> **Directions**
Pick up the post about men being branded rapists on social media and continue it from its last line.

> **Page extract**
= Beginning of Section =
Updated: Oct 2, 2018
Warning: This isn't all PG!
Over the past few weeks, well, really a year or so with the Bill Cosby and Brock Turner cases, I have been told in one way or another that I AM a rapist. I am part of the major problem in this world where women do not feel safe enough to even walk by themselves. I have been attacked as another sexist pig who thinks women are nothing more than sexual objects. I have been told I don't understand the horror and pain of being a victim of sexual assault and harassment. I have been told my dick, which I was once so proud of, is the enemy. It can't be trusted. My mind, which I was even more proud of, is nothing more than a cesspool of rapey-rage. My charm and my wit, which I was always complimented for, are the very reason women cover themselves around me and are uncomfortable even to be in a crowded room especially with more men like me. I've learned this about myself. Social media has told me. It told me that EVERY woman on the planet is a survivor. It told me that ALL MEN are the savages. It told me that I am the backbone of rape culture in our country. I see it in the countless #metoo and #whyididntreport messages on my Twitter feed. I see it in the "All men are fucking dogs, pigs and assholes" posts on the other social media sites. I see it in the vicious responses to any male that questions the validity of a victim while not outright condemning to the pits of hell the accused. Damn, I didn't know I was part of the problem.
What an interesting thing all that is.
= End of Section =
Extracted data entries
= Beginning of Section =
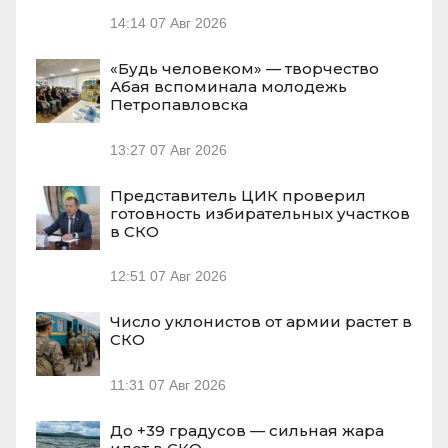
14:14
07 Авг 2026
«Будь человеком» — творчество
Абая вспоминала молодежь
Петропавловска
13:27
07 Авг 2026
Представитель ЦИК проверил
готовность избирательных участков
в СКО
12:51
07 Авг 2026
Число уклонистов от армии растет в
СКО
11:31
07 Авг 2026
До +39 градусов — сильная жара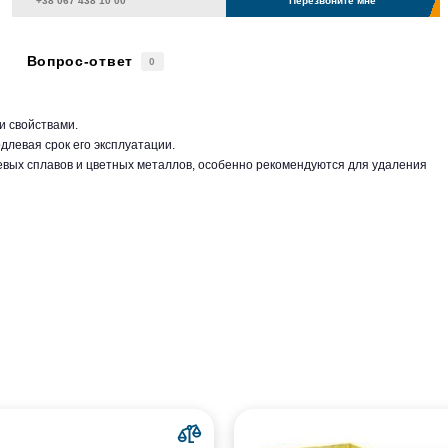
Перезвоните мне
Вопрос-ответ
0
и свойствами.
левая срок его эксплуатации.
евых сплавов и цветных металлов, особенно рекомендуются для удаления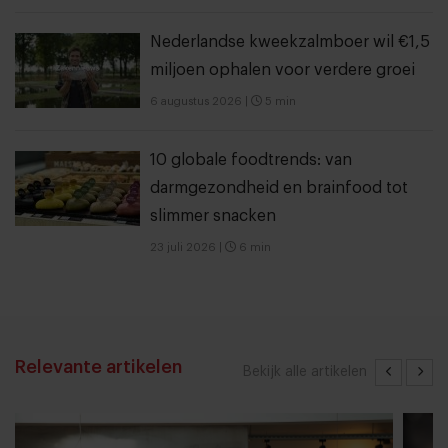
Nederlandse kweekzalmboer wil €1,5
miljoen ophalen voor verdere groei
6 augustus 2026
|
5 min
10 globale foodtrends: van
darmgezondheid en brainfood tot
slimmer snacken
23 juli 2026
|
6 min
Relevante artikelen
Bekijk alle artikelen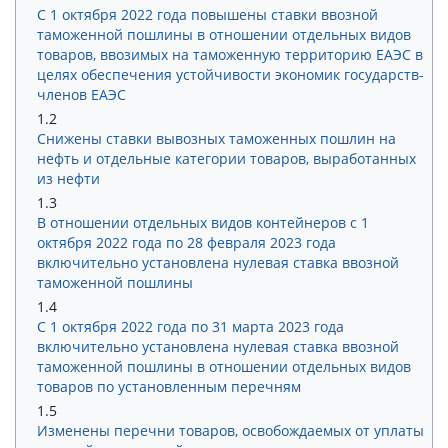
С 1 октября 2022 года повышены ставки ввозной
таможенной пошлины в отношении отдельных видов
товаров, ввозимых на таможенную территорию ЕАЭС в
целях обеспечения устойчивости экономик государств-
членов ЕАЭС
1.2
Снижены ставки вывозных таможенных пошлин на
нефть и отдельные категории товаров, выработанных
из нефти
1.3
В отношении отдельных видов контейнеров с 1
октября 2022 года по 28 февраля 2023 года
включительно установлена нулевая ставка ввозной
таможенной пошлины
1.4
С 1 октября 2022 года по 31 марта 2023 года
включительно установлена нулевая ставка ввозной
таможенной пошлины в отношении отдельных видов
товаров по установленным перечням
1.5
Изменены перечни товаров, освобождаемых от уплаты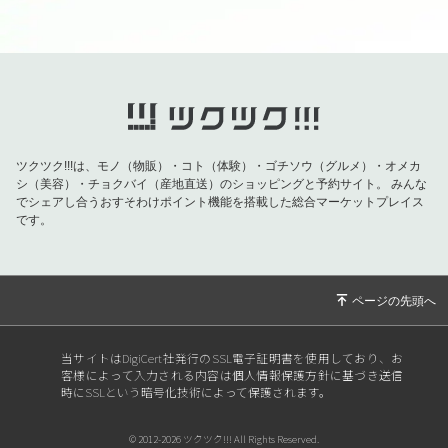
ツクツク!!!は、モノ（物販）・コト（体験）・ゴチソウ（グルメ）・オメカ
シ（美容）・チョクバイ（産地直送）のショッピングと予約サイト。
みんな
でシェアし合うおすそわけポイント機能を搭載した総合マーケットプレイス
です。
当サイトはDigiCert社発行のSSL電子証明書を使用しており、お
客様によって入力される内容は個人情報保護方針に基づき送信
時にSSLという暗号化技術によって保護されます。
© 2012-2026 ツクツク!!! All Rights Reserved.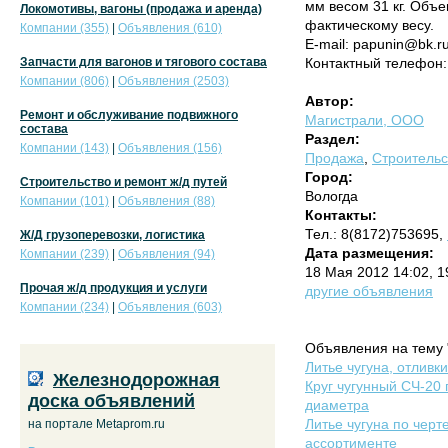
мм весом 31 кг. Объе
Локомотивы, вагоны (продажа и аренда)
фактическому весу.
Компании (355)
|
Объявления (610)
E-mail: papunin@bk.r
Запчасти для вагонов и тягового состава
Контактный телефон:
Компании (806)
|
Объявления (2503)
Автор:
Ремонт и обслуживание подвижного
Магистрали, ООО
состава
Раздел:
Компании (143)
|
Объявления (156)
Продажа
,
Строительс
Город:
Строительство и ремонт ж/д путей
Вологда
Компании (101)
|
Объявления (88)
Контакты:
Тел.: 8(8172)753695,
Ж/Д грузоперевозки, логистика
Дата размещения:
Компании (239)
|
Объявления (94)
18 Мая 2012 14:02, 
Прочая ж/д продукция и услуги
другие объявления
Компании (234)
|
Объявления (603)
Объявления на тему 
Литье чугуна, отливк
Железнодорожная
Круг чугунный СЧ-20 
доска объявлений
диаметра
Литье чугуна по черте
на портале Metaprom.ru
ассортименте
= End of Section =
> **Exercise result**
So as I sit drinking my coffee talking to, at present, six women on Facebook chat and two on text message, I wonder. I wonder why they confide in me if I am the enemy. I wonder why they call me when they are in trouble or in a struggle if my devious overly-sexual mind is uncontrollable in its savage desire to conquest that which is woman. I wonder if they have their keys pushed their hands when we walk together or a can of mace on standby "just-in-case" my devil decides to steal the sweet elixir of their innocence. I wonder if these mothers, wives, single women, and even rape survivors are really just "keeping the enemy closer" by being my friend. Before the last few weeks I wouldn't have wondered that. Before the last few weeks I would say that these ladies see me for me and not for someone else's good or bad. But now, I wonder because, for better or worse, I am a rapist.
Oh, don't get me wrong. I have NEVER raped anyone.
I don't need to rape anyone. But, with all the rage, that is what I have been labeled, oddly enough, without my consent. And here I am stuck in the middle of rapists and rape victims, sexual predators and prey, laws that ignore and people who have been ignored by the laws. Here I sit wondering how the hell do I get up out of this? Then it dawned on me that I have my own platform. I can blog about it and maybe someone will sit and read it. Maybe I can write something that is helpful not harmful. Maybe, just maybe, I can climb out of the muck of a label I, and the majority of others, did not earn. I can blog. That is what I will do. So let us talk about the difficult, shall we.
First, rape is a crime. IF a person is convicted of such a crime, that person should be punished and punished severely. If someone has been raped, they should not fear the police, the judicial system or their attackers again. That being said, just because someone says they were raped DOES NOT make the accused guilty no matter what his/her status in life is. Innocent until proven guilty is the only way we should demand our justice. Passion and emotion should never be a part of an investigation. No matter what, a victim and the accused both have rights. We should never forget that because, once we trample one's rights, then the rest will follow. Now, with that said, I feel a need to give a male's point of view that people are too riled up to listen to. Be it because of personal pain or history, or something similar involving someone close to them. I'm going to start with Brett Kavanaugh.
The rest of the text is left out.